Technical Principles of Mobile-Agent-v3.5

Hybrid Data FlywheelBy combining simulation environments with cloud-based sandboxes, high-quality grounding data and long-range trajectories can be generated at scale, solving the problems of high cost and limited scale of data collection in real environments.
Unified thinking chain synthesisThe system integrates advanced capabilities such as tool/MCP invocation, memory management, knowledge retrieval, and multi-agent collaboration, enabling the model to have long-term planning, reflection, and self-correction capabilities.
MRPO multi-platform reinforcement learning algorithmTo address the gradient conflict caused by differences in action space across platforms, as well as challenges such as unstable training and difficulty in credit allocation for long-term tasks, a unified training and optimization system is achieved across multiple platforms.
GUI-Owl-1.5 base modelAs a native multimodal understanding model, it provides a complete parameter spectrum from 2B to 235B and supports end-to-end GUI interaction for visual perception and semantic reasoning..
Dual variant architecture designThe Instruct variant is optimized for low-latency scenarios, while the Thinking variant enhances planning and reflection capabilities. The decoupled design of the two meets the needs of different application scenarios.
End-to-end training frameworkIt forms a closed loop from data generation and model training to reinforcement learning optimization, supporting unified learning and transfer across platforms and tasks.
Open source ecosystem compatibilityBased on the Qwen3 series architecture optimization, it is compatible with the mainstream AI development ecosystem and supports one-click deployment of ModelScope and HuggingFace model repositories.

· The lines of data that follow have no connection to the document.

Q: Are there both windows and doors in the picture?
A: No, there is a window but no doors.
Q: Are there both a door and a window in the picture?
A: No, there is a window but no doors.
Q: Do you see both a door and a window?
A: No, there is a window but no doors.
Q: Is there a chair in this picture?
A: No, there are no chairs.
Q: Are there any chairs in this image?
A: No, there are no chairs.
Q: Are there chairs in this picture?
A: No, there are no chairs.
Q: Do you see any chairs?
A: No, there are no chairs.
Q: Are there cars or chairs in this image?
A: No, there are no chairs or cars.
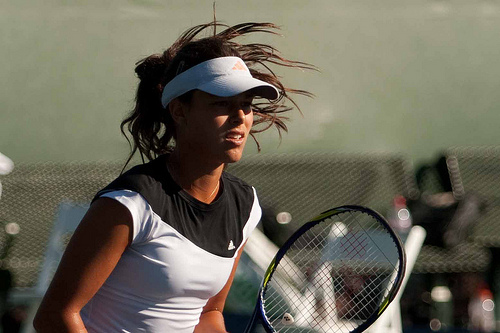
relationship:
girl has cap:
[32, 21, 319, 332] [160, 55, 277, 102]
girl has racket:
[32, 39, 262, 331] [246, 200, 405, 331]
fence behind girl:
[3, 167, 496, 270] [102, 36, 350, 327]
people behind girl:
[287, 144, 497, 290] [32, 0, 291, 331]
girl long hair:
[32, 21, 319, 332] [124, 26, 286, 161]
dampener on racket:
[277, 281, 327, 321] [246, 200, 405, 331]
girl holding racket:
[32, 21, 319, 332] [246, 200, 405, 331]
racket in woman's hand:
[245, 205, 410, 333] [198, 308, 251, 329]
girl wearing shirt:
[32, 21, 319, 332] [79, 154, 263, 331]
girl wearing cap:
[32, 21, 319, 332] [155, 55, 278, 107]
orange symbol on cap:
[232, 60, 247, 69] [155, 55, 278, 107]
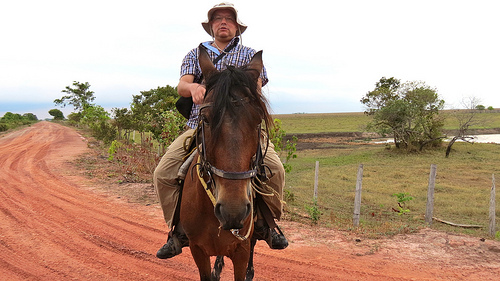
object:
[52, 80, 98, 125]
tree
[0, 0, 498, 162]
background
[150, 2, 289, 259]
man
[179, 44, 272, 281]
horse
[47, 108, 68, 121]
trees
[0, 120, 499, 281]
path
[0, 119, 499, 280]
dirt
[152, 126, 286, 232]
pants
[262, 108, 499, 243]
grass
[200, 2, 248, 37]
hat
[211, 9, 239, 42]
head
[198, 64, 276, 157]
hair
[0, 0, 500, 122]
sky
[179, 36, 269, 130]
shirt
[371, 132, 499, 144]
water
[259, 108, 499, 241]
field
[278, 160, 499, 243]
fence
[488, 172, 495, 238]
wood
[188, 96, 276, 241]
reins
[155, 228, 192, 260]
foot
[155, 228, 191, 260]
shoe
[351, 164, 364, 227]
post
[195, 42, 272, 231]
head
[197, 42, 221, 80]
ear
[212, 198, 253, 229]
nose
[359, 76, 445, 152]
tree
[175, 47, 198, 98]
arm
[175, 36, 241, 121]
sack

Project address for Mobile-Agent-v3.5

Github repositoryhttps://github.com/X-PLUG/MobileAgent

Application scenarios of Mobile-Agent-v3.5

Intelligent device automationAutomatically operate your phone to complete tasks such as using apps, querying information, and adjusting settings, such as automatically ordering takeout, checking the weather, and managing your schedule.
Cross-platform office assistanceIt can automatically perform repetitive office tasks such as document processing, email sending, meeting scheduling, and data entry on Windows, macOS, and Ubuntu desktops.
Web page automated testingIt supports automated operations on the browser side and is suitable for scenarios such as web application testing, form filling, data collection, and e-commerce price comparison.
Deployment of edge AI assistantLeveraging the lightweight 2B/4B model, it enables low-latency local GUI automation assistants on mobile phones, IoT devices, and other edge devices.
Enterprise Process AutomationIn line with RPA requirements, it automates the interface operations of enterprise systems such as ERP and CRM, thereby improving business process efficiency.
Accessibility toolsIt helps visually impaired or operationally limited users to automatically complete complex interface interactions, lowering the barrier to entry for using digital devices.